* Trecho para leitura *

**********

19 de ago. de 2011

Achei! Sem clube, Lê lembra troca de churrasco por gol no Verdão em 99

Sem Romário desde novembro - afastado após participar da Festa da Uva, em Caxias do Sul -, o Flamengo entrou como franco-atirador para as finais da Mercosul de 1999, contra o timaço do Palmeiras, campeão da Libertadores e com nomes como Paulo Nunes, Júnior Baiano, César Sampaio e Arce. Com o Baixinho fora do clube, o técnico Carlinhos contava com quatro opções para o ataque: Leandro Machado, Rodrigo Mendes, Caio e Reinaldo. Lê, que acabou como autor do gol do título, na época aos 20 anos, nem pensava na possibilidade de disputar a decisão. Porém, dias antes da partida derradeira, teve de deixar um churrasco para atender um chamado do destino e fazer história em São Paulo, no Palestra Itália.

**********

* Dados fornecidos *
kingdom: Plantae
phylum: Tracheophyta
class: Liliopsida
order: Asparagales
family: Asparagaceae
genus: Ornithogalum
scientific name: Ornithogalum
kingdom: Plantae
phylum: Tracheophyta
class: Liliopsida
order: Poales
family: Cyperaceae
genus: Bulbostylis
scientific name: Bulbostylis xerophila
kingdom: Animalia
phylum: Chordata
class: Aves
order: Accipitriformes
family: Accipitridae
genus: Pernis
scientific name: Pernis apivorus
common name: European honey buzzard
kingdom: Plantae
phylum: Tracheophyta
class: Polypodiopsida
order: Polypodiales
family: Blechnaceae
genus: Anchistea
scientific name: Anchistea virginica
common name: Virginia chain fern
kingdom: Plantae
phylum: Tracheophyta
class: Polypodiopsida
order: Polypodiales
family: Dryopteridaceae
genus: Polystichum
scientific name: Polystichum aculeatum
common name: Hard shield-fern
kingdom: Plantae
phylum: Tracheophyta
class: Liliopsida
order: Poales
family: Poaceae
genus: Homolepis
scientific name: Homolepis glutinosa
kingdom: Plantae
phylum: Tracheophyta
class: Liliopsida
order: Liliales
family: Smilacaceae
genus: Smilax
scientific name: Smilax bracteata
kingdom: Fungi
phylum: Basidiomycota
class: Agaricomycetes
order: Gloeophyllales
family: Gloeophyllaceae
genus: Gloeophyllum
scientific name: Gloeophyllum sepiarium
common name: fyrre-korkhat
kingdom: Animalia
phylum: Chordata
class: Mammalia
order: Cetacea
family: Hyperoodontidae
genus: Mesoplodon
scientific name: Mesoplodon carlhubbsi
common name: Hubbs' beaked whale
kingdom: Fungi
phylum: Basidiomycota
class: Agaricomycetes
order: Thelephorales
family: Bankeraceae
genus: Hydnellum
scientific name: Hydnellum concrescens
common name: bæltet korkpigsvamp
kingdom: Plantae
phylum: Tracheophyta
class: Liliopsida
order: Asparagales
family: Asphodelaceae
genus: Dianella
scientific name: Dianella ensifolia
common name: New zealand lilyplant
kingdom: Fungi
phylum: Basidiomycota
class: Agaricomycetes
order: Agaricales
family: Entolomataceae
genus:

**********

* Solicitações *
- 1) Segundo o texto sobre a final da Mercosul de 1999, que idade tinha Lê na época?
- 2) Dê continuidade ao texto sobre o gol de Lê na final da Mercosul de 1999, a partir do ponto em que ele termina.

* Respostas redigidas *
- 1) 20 anos.

- 2)
- Estava botando as carnes para assar quando o seu Chimello (José Eduardo, gerente de futebol à época) me ligou e disse que o Carlinhos tinha me chamado. Tinha acontecido aquele problema com alguns jogadores no Sul, mas não imaginava que seria chamado. Mas arrumei minha chuteira, minhas coisas e viajei - revelou Lê, que marcou o terceiro gol do Flamengo naquele 20 de dezembro de 1999, definindo o placar do jogo em 3 a 3.

Sem clube desde 2010 - quando, no Luverdense-MT, sofreu lesão na coxa -, Lê, hoje com 32 anos, lembra que na época a descrença em ser escalado era tão grande que até desdenhou de um sonho da mãe, Dona Wanda. O meia disse que quase ninguém acreditava no Rubro-Negro para aquela decisão. Segundo ele, havia até um acordo de divisão da premiação entre Fla e Verdão - reivindicado pelos cariocas - antes mesmo de ser definido o campeão.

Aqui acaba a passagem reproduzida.